Hello. I am in the beginning stages of setting up a Percona XtraDB Cluster that is distributed across two separate data centers. While I have had great luck with the cluster in a single data center, I’m finding myself a bit confused on the ideal setup for this new build.
Would anyone have any suggestions as to the best way to distribute the nodes across two data centers? While we would like to keep costs down, we do not want to end up in a situation where we have a shutdown (split-brain, etc) due to not distributing the nodes properly.
Here are some thoughts that I’ve been rolling around thus far:
2 nodes in DC1, single node in DC2. Not sure if an arbitrator is needed here or not.
2 nodes in DC1, 2 nodes in DC2, with an arbitrator somewhere (not sure which DC).
3 nodes in DC1, 3 nodes in DC2, with an arbitrator somewhere (not sure which DC).
Hi, I’m also at a similar stage in planning a Percona deployment and am a little confused about an optimal setup between two datacentres.
I suspect, like me, you are looking at two potential failure states, the loss of a machine (node) and the loss of connectivity between the datacentres.
In the first case I believe at least 2 nodes need to be running in the cluster, so in order to allow for 1 to fail at least 2 must continue to be online - this would imply a minimum of 3 nodes.
However, if you had 3 nodes distributed with 2 at one datacentre and the third in the second datacentre then if the connection between the datacentres went down (or one of the datacentres was offline) you could be in the position where only 1 of your nodes is online - in which case the cluster would essentially be offline.
To avoid this you would need at least 2 nodes in each datacentre but since there would now be 4 nodes a network outage between datacentres would leave 2 pairs of nodes.
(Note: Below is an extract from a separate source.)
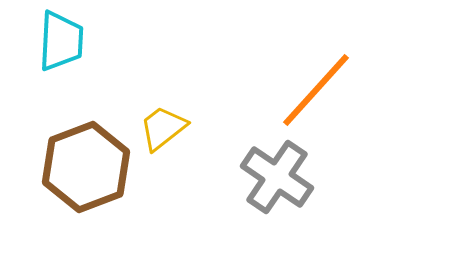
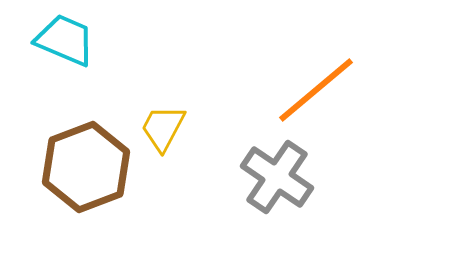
cyan trapezoid: moved 4 px right, 1 px up; rotated 70 degrees counterclockwise
orange line: rotated 8 degrees clockwise
yellow trapezoid: rotated 24 degrees counterclockwise
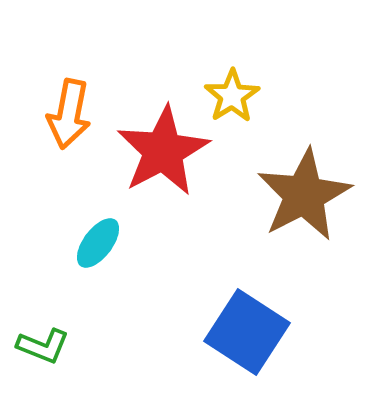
I don’t know what would happen in this scenario since the quorum voting would be 50/50? Perhaps someone from Percona could comment on this configuration?
After reading the documentation I’m finally starting to understand why it suggests thinking in 3’s. If you were to have 3 datacentre locations with a total of 5 nodes (2 nodes in two datacentres and 1 node in the third datacentre) then even if one of the datacentres went offline the quorum voting would always be in favour of the working nodes (3 to 2 in favour OR 4 to 1 in favour) so the cluster should remain active.
In this 5 node scenario I believe it would allow for a node outage at any of the datacentres or the complete outage of a datacentre without the cluster going offline. There is the possibility that a machine (node) failure and the loss of a datacentre could happen at the same time which could be a problem so having the option to spin up an arbitrator at short notice at any of your datacentres might be wise (if you can use arbitrators like this in an emergency?).
I’d love to hear any further thoughts on this as I’m new to this area of computing (only been reading a couple of days) and would value any further insight into an optimal deployment plan with the minimum amount of outlay.